WHAT YOU HAVE TO DO: Please repeat nothing except the lines from the one containing "- lung tumour" through the end of the records, exactly and without pictures.

SUPPLIED INFORMATION:
Content starts

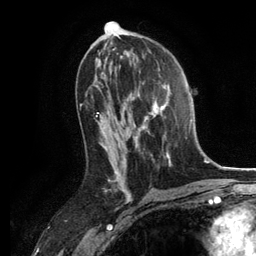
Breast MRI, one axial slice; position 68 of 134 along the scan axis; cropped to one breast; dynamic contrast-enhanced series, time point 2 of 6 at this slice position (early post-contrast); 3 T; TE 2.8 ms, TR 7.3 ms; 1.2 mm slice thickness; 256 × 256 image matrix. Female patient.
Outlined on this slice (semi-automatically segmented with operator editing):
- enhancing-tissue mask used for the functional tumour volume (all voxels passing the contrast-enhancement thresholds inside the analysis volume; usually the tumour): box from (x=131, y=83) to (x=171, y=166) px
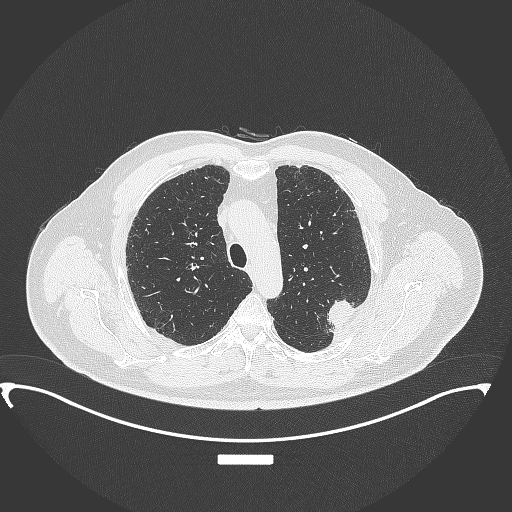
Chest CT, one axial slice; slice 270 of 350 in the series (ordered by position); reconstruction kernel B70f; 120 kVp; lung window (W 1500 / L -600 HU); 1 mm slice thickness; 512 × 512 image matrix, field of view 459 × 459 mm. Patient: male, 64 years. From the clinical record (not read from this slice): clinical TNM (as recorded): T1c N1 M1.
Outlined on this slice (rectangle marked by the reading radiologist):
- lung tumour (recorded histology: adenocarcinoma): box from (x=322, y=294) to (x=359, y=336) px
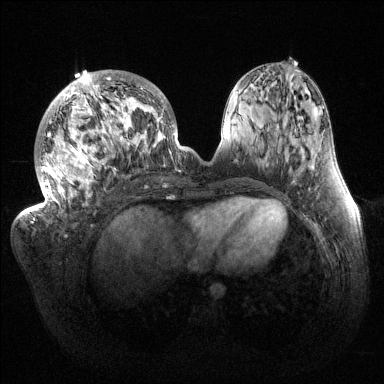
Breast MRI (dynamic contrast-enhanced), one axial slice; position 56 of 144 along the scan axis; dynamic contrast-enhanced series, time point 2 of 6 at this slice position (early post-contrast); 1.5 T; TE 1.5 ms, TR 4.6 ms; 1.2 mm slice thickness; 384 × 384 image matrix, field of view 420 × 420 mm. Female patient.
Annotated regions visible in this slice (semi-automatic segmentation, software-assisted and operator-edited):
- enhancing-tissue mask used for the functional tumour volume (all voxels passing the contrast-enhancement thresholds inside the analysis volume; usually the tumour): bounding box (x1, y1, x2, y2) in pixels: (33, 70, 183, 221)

Content ends

TASK RESULT:
- lung tumour (recorded histology: adenocarcinoma): box from (x=322, y=294) to (x=359, y=336) px
Breast MRI (dynamic contrast-enhanced), one axial slice; position 56 of 144 along the scan axis; dynamic contrast-enhanced series, time point 2 of 6 at this slice position (early post-contrast); 1.5 T; TE 1.5 ms, TR 4.6 ms; 1.2 mm slice thickness; 384 × 384 image matrix, field of view 420 × 420 mm. Female patient.
Annotated regions visible in this slice (semi-automatic segmentation, software-assisted and operator-edited):
- enhancing-tissue mask used for the functional tumour volume (all voxels passing the contrast-enhancement thresholds inside the analysis volume; usually the tumour): bounding box (x1, y1, x2, y2) in pixels: (33, 70, 183, 221)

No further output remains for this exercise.